'''

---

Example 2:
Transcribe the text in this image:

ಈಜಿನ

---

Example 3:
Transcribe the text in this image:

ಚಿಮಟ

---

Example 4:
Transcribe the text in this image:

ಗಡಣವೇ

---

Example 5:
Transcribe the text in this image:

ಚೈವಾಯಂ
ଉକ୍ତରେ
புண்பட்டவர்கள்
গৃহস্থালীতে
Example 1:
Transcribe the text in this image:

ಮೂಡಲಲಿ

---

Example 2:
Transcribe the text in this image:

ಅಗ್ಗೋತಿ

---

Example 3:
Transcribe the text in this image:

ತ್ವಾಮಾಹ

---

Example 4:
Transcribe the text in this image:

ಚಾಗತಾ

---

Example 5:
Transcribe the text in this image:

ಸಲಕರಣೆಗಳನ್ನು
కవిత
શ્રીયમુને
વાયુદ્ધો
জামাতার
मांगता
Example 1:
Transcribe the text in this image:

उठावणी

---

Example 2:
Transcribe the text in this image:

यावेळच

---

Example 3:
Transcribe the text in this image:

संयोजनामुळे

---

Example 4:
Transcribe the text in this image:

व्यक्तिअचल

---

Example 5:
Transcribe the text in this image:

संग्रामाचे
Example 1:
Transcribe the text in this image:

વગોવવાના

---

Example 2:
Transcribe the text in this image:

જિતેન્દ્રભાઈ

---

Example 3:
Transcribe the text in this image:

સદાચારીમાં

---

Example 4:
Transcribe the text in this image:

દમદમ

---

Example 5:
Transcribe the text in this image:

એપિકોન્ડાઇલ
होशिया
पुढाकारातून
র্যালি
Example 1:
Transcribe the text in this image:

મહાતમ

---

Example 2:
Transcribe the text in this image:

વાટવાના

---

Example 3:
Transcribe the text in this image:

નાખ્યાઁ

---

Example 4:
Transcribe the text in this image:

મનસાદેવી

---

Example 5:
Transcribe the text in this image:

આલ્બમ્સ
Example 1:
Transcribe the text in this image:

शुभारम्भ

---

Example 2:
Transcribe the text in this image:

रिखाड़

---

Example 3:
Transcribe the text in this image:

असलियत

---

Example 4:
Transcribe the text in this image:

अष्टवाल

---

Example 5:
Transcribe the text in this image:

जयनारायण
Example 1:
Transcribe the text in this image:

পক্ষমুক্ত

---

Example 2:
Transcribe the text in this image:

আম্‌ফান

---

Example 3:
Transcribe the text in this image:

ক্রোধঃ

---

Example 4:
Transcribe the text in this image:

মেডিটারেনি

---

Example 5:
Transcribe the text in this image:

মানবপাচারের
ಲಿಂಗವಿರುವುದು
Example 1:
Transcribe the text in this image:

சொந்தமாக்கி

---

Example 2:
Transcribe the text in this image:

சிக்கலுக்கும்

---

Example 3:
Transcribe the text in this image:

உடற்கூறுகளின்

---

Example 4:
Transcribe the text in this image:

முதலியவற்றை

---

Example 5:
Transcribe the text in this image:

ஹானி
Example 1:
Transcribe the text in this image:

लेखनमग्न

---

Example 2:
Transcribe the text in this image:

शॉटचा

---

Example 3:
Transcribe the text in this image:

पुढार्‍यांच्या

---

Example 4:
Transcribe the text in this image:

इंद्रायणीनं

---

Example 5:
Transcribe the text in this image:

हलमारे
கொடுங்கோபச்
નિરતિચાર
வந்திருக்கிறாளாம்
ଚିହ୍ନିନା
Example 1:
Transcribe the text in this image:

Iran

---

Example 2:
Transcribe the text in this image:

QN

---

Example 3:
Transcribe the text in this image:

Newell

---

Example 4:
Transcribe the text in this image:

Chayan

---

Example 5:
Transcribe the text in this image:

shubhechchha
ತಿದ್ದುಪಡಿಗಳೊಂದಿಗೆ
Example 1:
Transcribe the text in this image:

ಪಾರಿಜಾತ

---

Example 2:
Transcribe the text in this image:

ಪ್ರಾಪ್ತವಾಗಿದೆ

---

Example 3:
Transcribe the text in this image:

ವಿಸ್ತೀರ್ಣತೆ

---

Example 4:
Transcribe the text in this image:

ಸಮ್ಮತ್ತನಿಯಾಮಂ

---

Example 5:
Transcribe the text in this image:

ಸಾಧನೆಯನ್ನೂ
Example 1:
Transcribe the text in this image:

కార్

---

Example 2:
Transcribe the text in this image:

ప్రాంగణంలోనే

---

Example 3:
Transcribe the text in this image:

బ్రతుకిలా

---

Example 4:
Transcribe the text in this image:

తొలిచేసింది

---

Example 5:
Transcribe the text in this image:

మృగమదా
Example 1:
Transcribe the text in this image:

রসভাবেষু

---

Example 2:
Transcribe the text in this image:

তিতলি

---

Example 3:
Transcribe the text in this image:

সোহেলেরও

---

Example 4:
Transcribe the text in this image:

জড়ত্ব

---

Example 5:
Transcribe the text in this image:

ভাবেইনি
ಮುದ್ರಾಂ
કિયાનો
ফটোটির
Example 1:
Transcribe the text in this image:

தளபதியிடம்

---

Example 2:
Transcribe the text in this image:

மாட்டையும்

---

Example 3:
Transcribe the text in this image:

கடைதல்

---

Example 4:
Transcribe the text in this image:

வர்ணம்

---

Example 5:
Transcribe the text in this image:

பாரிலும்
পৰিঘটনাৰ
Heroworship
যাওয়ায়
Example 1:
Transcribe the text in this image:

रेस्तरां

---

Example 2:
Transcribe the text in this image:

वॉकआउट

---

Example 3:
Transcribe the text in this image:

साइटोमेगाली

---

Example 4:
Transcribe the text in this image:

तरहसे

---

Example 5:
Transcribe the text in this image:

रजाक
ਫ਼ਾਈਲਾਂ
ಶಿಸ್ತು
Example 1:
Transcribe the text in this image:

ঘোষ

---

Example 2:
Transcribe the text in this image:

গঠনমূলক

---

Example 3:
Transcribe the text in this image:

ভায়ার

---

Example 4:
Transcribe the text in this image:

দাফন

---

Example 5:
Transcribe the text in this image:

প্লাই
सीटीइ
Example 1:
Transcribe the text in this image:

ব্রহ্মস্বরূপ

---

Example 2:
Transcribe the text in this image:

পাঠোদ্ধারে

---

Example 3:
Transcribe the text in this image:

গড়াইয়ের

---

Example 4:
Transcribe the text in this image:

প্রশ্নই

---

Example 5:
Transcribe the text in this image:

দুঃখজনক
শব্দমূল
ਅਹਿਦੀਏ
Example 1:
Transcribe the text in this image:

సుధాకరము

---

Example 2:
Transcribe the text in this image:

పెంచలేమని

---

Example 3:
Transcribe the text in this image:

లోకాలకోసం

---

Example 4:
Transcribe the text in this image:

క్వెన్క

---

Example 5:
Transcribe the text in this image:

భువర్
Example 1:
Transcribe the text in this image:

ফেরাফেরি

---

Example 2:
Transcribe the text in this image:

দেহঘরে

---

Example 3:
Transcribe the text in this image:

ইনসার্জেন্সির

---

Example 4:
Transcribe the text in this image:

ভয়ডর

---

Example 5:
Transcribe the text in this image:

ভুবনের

'''

> _DIRECTIONS_
The full listing must be retyped exactly as it stands.

> _RESPONSE FOR THIS EXERCISE_
---

Example 2:
Transcribe the text in this image:

ಈಜಿನ

---

Example 3:
Transcribe the text in this image:

ಚಿಮಟ

---

Example 4:
Transcribe the text in this image:

ಗಡಣವೇ

---

Example 5:
Transcribe the text in this image:

ಚೈವಾಯಂ
ଉକ୍ତରେ
புண்பட்டவர்கள்
গৃহস্থালীতে
Example 1:
Transcribe the text in this image:

ಮೂಡಲಲಿ

---

Example 2:
Transcribe the text in this image:

ಅಗ್ಗೋತಿ

---

Example 3:
Transcribe the text in this image:

ತ್ವಾಮಾಹ

---

Example 4:
Transcribe the text in this image:

ಚಾಗತಾ

---

Example 5:
Transcribe the text in this image:

ಸಲಕರಣೆಗಳನ್ನು
కవిత
શ્રીયમુને
વાયુદ્ધો
জামাতার
मांगता
Example 1:
Transcribe the text in this image:

उठावणी

---

Example 2:
Transcribe the text in this image:

यावेळच

---

Example 3:
Transcribe the text in this image:

संयोजनामुळे

---

Example 4:
Transcribe the text in this image:

व्यक्तिअचल

---

Example 5:
Transcribe the text in this image:

संग्रामाचे
Example 1:
Transcribe the text in this image:

વગોવવાના

---

Example 2:
Transcribe the text in this image:

જિતેન્દ્રભાઈ

---

Example 3:
Transcribe the text in this image:

સદાચારીમાં

---

Example 4:
Transcribe the text in this image:

દમદમ

---

Example 5:
Transcribe the text in this image:

એપિકોન્ડાઇલ
होशिया
पुढाकारातून
র্যালি
Example 1:
Transcribe the text in this image:

મહાતમ

---

Example 2:
Transcribe the text in this image:

વાટવાના

---

Example 3:
Transcribe the text in this image:

નાખ્યાઁ

---

Example 4:
Transcribe the text in this image:

મનસાદેવી

---

Example 5:
Transcribe the text in this image:

આલ્બમ્સ
Example 1:
Transcribe the text in this image:

शुभारम्भ

---

Example 2:
Transcribe the text in this image:

रिखाड़

---

Example 3:
Transcribe the text in this image:

असलियत

---

Example 4:
Transcribe the text in this image:

अष्टवाल

---

Example 5:
Transcribe the text in this image:

जयनारायण
Example 1:
Transcribe the text in this image:

পক্ষমুক্ত

---

Example 2:
Transcribe the text in this image:

আম্‌ফান

---

Example 3:
Transcribe the text in this image:

ক্রোধঃ

---

Example 4:
Transcribe the text in this image:

মেডিটারেনি

---

Example 5:
Transcribe the text in this image:

মানবপাচারের
ಲಿಂಗವಿರುವುದು
Example 1:
Transcribe the text in this image:

சொந்தமாக்கி

---

Example 2:
Transcribe the text in this image:

சிக்கலுக்கும்

---

Example 3:
Transcribe the text in this image:

உடற்கூறுகளின்

---

Example 4:
Transcribe the text in this image:

முதலியவற்றை

---

Example 5:
Transcribe the text in this image:

ஹானி
Example 1:
Transcribe the text in this image:

लेखनमग्न

---

Example 2:
Transcribe the text in this image:

शॉटचा

---

Example 3:
Transcribe the text in this image:

पुढार्‍यांच्या

---

Example 4:
Transcribe the text in this image:

इंद्रायणीनं

---

Example 5:
Transcribe the text in this image:

हलमारे
கொடுங்கோபச்
નિરતિચાર
வந்திருக்கிறாளாம்
ଚିହ୍ନିନା
Example 1:
Transcribe the text in this image:

Iran

---

Example 2:
Transcribe the text in this image:

QN

---

Example 3:
Transcribe the text in this image:

Newell

---

Example 4:
Transcribe the text in this image:

Chayan

---

Example 5:
Transcribe the text in this image:

shubhechchha
ತಿದ್ದುಪಡಿಗಳೊಂದಿಗೆ
Example 1:
Transcribe the text in this image:

ಪಾರಿಜಾತ

---

Example 2:
Transcribe the text in this image:

ಪ್ರಾಪ್ತವಾಗಿದೆ

---

Example 3:
Transcribe the text in this image:

ವಿಸ್ತೀರ್ಣತೆ

---

Example 4:
Transcribe the text in this image:

ಸಮ್ಮತ್ತನಿಯಾಮಂ

---

Example 5:
Transcribe the text in this image:

ಸಾಧನೆಯನ್ನೂ
Example 1:
Transcribe the text in this image:

కార్

---

Example 2:
Transcribe the text in this image:

ప్రాంగణంలోనే

---

Example 3:
Transcribe the text in this image:

బ్రతుకిలా

---

Example 4:
Transcribe the text in this image:

తొలిచేసింది

---

Example 5:
Transcribe the text in this image:

మృగమదా
Example 1:
Transcribe the text in this image:

রসভাবেষু

---

Example 2:
Transcribe the text in this image:

তিতলি

---

Example 3:
Transcribe the text in this image:

সোহেলেরও

---

Example 4:
Transcribe the text in this image:

জড়ত্ব

---

Example 5:
Transcribe the text in this image:

ভাবেইনি
ಮುದ್ರಾಂ
કિયાનો
ফটোটির
Example 1:
Transcribe the text in this image:

தளபதியிடம்

---

Example 2:
Transcribe the text in this image:

மாட்டையும்

---

Example 3:
Transcribe the text in this image:

கடைதல்

---

Example 4:
Transcribe the text in this image:

வர்ணம்

---

Example 5:
Transcribe the text in this image:

பாரிலும்
পৰিঘটনাৰ
Heroworship
যাওয়ায়
Example 1:
Transcribe the text in this image:

रेस्तरां

---

Example 2:
Transcribe the text in this image:

वॉकआउट

---

Example 3:
Transcribe the text in this image:

साइटोमेगाली

---

Example 4:
Transcribe the text in this image:

तरहसे

---

Example 5:
Transcribe the text in this image:

रजाक
ਫ਼ਾਈਲਾਂ
ಶಿಸ್ತು
Example 1:
Transcribe the text in this image:

ঘোষ

---

Example 2:
Transcribe the text in this image:

গঠনমূলক

---

Example 3:
Transcribe the text in this image:

ভায়ার

---

Example 4:
Transcribe the text in this image:

দাফন

---

Example 5:
Transcribe the text in this image:

প্লাই
सीटीइ
Example 1:
Transcribe the text in this image:

ব্রহ্মস্বরূপ

---

Example 2:
Transcribe the text in this image:

পাঠোদ্ধারে

---

Example 3:
Transcribe the text in this image:

গড়াইয়ের

---

Example 4:
Transcribe the text in this image:

প্রশ্নই

---

Example 5:
Transcribe the text in this image:

দুঃখজনক
শব্দমূল
ਅਹਿਦੀਏ
Example 1:
Transcribe the text in this image:

సుధాకరము

---

Example 2:
Transcribe the text in this image:

పెంచలేమని

---

Example 3:
Transcribe the text in this image:

లోకాలకోసం

---

Example 4:
Transcribe the text in this image:

క్వెన్క

---

Example 5:
Transcribe the text in this image:

భువర్
Example 1:
Transcribe the text in this image:

ফেরাফেরি

---

Example 2:
Transcribe the text in this image:

দেহঘরে

---

Example 3:
Transcribe the text in this image:

ইনসার্জেন্সির

---

Example 4:
Transcribe the text in this image:

ভয়ডর

---

Example 5:
Transcribe the text in this image:

ভুবনের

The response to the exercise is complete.